The practise Greenlight pitch went poorly. A good carpenter never blames his tools, but I do think it would have gone slightly better if I’d known that pointing at a slide would cause it to click to the next one, and that “swiping left” would not return it to the slide it was on previously. I must have skipped seven of my slides trying desperately to return it to the place it was on, which ultimately led to my pitch finishing far faster than expected and with most of my content skipped. I guess it’s a good thing that everybody understood my premise despite this problem. Several students have asked me questions about the concept since the pitch, but they’re the probing sort that means they get the core concept and want to know more. I was seriously considering scrapping Medical Necessity and choosing a last-minute replacement idea, but for now I think it’s performed better than I expected under the circumstances and I should be able to make a decent pitch out of it.
I am bummed I didn’t get to test my method for showcasing the gameplay. The two ways I’ve seen people explain their core loop is through parallelisms to other games and with screenshots of other games, or through gameplay demos displayed as videos or GIFs. Neither really worked for what I was designing (a puzzle game with a bit of a learning curve, but fast rounds and infinite tries) so I wanted to verbally walk through a sample level, describing the player’s actions and repercussions while clicking through screenshots that displayed the level in slideshow format. Unfortunately, these slides were the ones skipped during my projector issues, so I’ve only been able to test the format on tiny groups of 1-2 watchers. So far it seems to work well enough.

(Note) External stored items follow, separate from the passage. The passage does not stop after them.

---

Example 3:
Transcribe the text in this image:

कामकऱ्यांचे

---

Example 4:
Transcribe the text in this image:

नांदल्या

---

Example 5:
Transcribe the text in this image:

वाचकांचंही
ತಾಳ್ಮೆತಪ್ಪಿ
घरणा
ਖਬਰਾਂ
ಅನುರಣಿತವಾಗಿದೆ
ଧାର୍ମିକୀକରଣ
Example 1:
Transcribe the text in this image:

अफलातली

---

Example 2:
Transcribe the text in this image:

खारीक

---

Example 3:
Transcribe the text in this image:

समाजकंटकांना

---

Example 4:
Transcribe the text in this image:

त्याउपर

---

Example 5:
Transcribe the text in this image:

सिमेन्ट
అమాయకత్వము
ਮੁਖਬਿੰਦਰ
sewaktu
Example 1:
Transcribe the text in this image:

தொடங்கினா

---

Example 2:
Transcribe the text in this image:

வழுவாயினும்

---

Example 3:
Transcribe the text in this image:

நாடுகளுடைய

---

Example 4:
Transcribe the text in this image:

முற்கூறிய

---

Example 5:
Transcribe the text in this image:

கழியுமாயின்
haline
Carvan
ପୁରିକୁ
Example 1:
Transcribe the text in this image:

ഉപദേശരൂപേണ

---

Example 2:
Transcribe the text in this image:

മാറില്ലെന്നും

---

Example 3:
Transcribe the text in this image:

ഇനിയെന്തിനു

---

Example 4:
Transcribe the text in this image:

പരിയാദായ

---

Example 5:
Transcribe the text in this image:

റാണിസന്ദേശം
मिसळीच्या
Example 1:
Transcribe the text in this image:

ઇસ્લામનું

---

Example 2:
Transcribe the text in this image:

Akshay liked the format so much he said he’s gonna use it to showcase how his game works too, so it can’t be a completely wrong direction.
Joey asked if I planned on having icons like this in the final game. Honestly, I originally was, but maybe I should switch to top-down humans, like Hotline Miami. I also should add a gif of Hotline Miami gameplay in case someone hasn’t played it in the audience
I’m also working on whatever changes I might need to make to The Just Us League before pitching it to Ford on Friday. I’ve playtested the game with a group of people who have never played it, and I kept silent so they had only my instruction sheet to go off of, and they were having a rollicking good time by the end of it so I’m pretty convinced the game is ready for Ford’s perusal.
Speaking of playtesters (the focus of the ninth and final assigned chapter), the book helped me through a big problem I had (aka finding playtesters for running the mute playtest). Since everyone in the class knew about the game, I wasn’t sure where to turn after that. But then the book specifically mentioned roommates, and I realized I’d never playtested anything I’d ever made with my roommates! It’d also be nice to see them play it since they aren’t game designers. That playtest went great too, so I feel confident I’ve made the best possible product I could. Hopefully Ford likes it!